The primary efficacy endpoint was pain reduction 6 months following FCSEMS indwelling, and the safety endpoint was the rate of pancreatic duct stent-related adverse effects. This was measured using a self-reported pain score, calculated as the mean of the visual analog scale and the Izbicki Frequency of Pain subscore.

There were 21 patients excluded from the intention to treat (ITT) analysis due to insufficient pain levels after plastic stent placement, death, or loss to follow-up. Of the 46 patients left in the ITT population, 12 (26.1%) achieved partial or complete pain relief 6 months following FCSEMS removal or observation of complete distal migration, but these results did not meet the performance goal of 53% (P =.999).

The ITT analysis for the primary safety endpoint did not meet the safety performance goal of 32% (P =.513). Intervention-related adverse effects occurred in 21 (31.3%) patients, with pain being the most reported effect (14.9%). Other adverse effects were postendoscopic retrograde cholangiopancreatography pancreatitis (11.9%) and chronic pancreatitis exacerbation (4.5%).

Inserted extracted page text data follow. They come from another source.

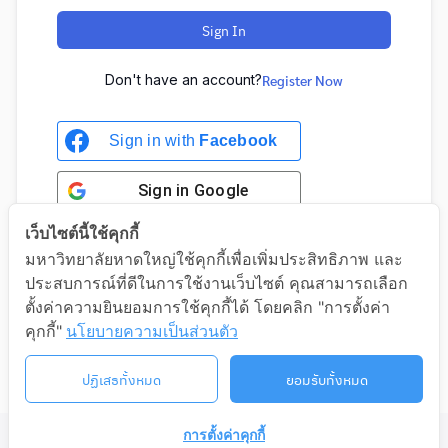
Sign In
Don't have an account?
Register Now
Sign in with
Facebook
Sign in
Google
เว็บไซต์นี้ใช้คุกกี้
มหาวิทยาลัยหาดใหญ่ใช้คุกกี้เพื่อเพิ่มประสิทธิภาพ และ
ประสบการณ์ที่ดีในการใช้งานเว็บไซต์ คุณสามารถเลือก
Sign in with Google
ตั้งค่าความยินยอมการใช้คุกกี้ได้ โดยคลิก "การตั้งค่า
คุกกี้"
นโยบายความเป็นส่วนตัว
ปฏิเสธทั้งหมด
ยอมรับทั้งหมด
การตั้งค่าคุกกี้
©2026 LIFELONG.HU.AC.TH. ALL RIGHTS RESERVED.
ติดต่อเรา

Researchers observed stent migration in 31(47.7%) patients, 11 patients experienced restenting in the follow-up period, 5 patients reported secondary strictures, and 24 patients reported weight gain.

Study limitations include difficulty replicating the study, short follow-up time, and confounding factors for pain relief.

“Our results did not suggest a benefit for FCSEMS therapy in all patients with CP-associated pain,” the study authors wrote. “The two groups that appeared to benefit showed an early response after FCSEMS placement or plastic stent placement with subsequent exchange for a FCSEMS, with pain relief that was durable throughout the 6-month post-stent removal follow-up period.”

Disclosure: Some study authors declared affiliations with biotech, pharmaceutical, and/or device companies. Please see the original reference for a full list of authors’ disclosures.